* _Problem details_: Go through the lines below and retype each one exactly.

* _Exercise material_:
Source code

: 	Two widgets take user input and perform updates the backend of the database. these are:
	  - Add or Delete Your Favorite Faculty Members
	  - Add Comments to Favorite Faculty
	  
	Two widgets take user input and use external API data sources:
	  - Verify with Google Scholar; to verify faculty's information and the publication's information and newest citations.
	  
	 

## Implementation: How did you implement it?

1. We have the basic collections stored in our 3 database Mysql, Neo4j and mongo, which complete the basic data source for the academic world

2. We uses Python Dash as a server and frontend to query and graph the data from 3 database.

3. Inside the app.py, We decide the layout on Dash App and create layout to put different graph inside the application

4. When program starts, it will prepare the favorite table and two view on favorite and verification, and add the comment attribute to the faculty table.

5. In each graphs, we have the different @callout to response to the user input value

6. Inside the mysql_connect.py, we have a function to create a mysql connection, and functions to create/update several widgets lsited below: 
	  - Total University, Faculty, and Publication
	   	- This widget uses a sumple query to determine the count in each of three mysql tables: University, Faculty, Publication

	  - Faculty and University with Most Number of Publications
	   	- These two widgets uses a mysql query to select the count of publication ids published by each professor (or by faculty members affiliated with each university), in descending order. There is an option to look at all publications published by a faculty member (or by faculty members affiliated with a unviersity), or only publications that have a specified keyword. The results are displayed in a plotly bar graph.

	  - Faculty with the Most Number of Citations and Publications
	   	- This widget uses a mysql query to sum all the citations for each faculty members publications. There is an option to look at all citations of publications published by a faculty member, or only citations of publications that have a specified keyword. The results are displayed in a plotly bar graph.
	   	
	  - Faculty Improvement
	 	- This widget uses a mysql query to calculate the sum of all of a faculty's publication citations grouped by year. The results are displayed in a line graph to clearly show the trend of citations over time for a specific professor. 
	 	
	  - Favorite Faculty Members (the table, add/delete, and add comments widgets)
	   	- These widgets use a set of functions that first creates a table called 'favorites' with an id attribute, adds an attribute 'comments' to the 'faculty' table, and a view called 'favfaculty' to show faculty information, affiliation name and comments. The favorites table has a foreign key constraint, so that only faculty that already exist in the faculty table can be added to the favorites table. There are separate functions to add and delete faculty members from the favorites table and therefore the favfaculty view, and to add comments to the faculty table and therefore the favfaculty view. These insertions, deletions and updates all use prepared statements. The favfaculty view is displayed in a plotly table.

* _Exercise output_:
Source code

: 	Two widgets take user input and perform updates the backend of the database. these are:
	  - Add or Delete Your Favorite Faculty Members
	  - Add Comments to Favorite Faculty
	  
	Two widgets take user input and use external API data sources:
	  - Verify with Google Scholar; to verify faculty's information and the publication's information and newest citations.
	  
	 

## Implementation: How did you implement it?

1. We have the basic collections stored in our 3 database Mysql, Neo4j and mongo, which complete the basic data source for the academic world

2. We uses Python Dash as a server and frontend to query and graph the data from 3 database.

3. Inside the app.py, We decide the layout on Dash App and create layout to put different graph inside the application

4. When program starts, it will prepare the favorite table and two view on favorite and verification, and add the comment attribute to the faculty table.

5. In each graphs, we have the different @callout to response to the user input value

6. Inside the mysql_connect.py, we have a function to create a mysql connection, and functions to create/update several widgets lsited below: 
	  - Total University, Faculty, and Publication
	   	- This widget uses a sumple query to determine the count in each of three mysql tables: University, Faculty, Publication

	  - Faculty and University with Most Number of Publications
	   	- These two widgets uses a mysql query to select the count of publication ids published by each professor (or by faculty members affiliated with each university), in descending order. There is an option to look at all publications published by a faculty member (or by faculty members affiliated with a unviersity), or only publications that have a specified keyword. The results are displayed in a plotly bar graph.

	  - Faculty with the Most Number of Citations and Publications
	   	- This widget uses a mysql query to sum all the citations for each faculty members publications. There is an option to look at all citations of publications published by a faculty member, or only citations of publications that have a specified keyword. The results are displayed in a plotly bar graph.
	   	
	  - Faculty Improvement
	 	- This widget uses a mysql query to calculate the sum of all of a faculty's publication citations grouped by year. The results are displayed in a line graph to clearly show the trend of citations over time for a specific professor. 
	 	
	  - Favorite Faculty Members (the table, add/delete, and add comments widgets)
	   	- These widgets use a set of functions that first creates a table called 'favorites' with an id attribute, adds an attribute 'comments' to the 'faculty' table, and a view called 'favfaculty' to show faculty information, affiliation name and comments. The favorites table has a foreign key constraint, so that only faculty that already exist in the faculty table can be added to the favorites table. There are separate functions to add and delete faculty members from the favorites table and therefore the favfaculty view, and to add comments to the faculty table and therefore the favfaculty view. These insertions, deletions and updates all use prepared statements. The favfaculty view is displayed in a plotly table.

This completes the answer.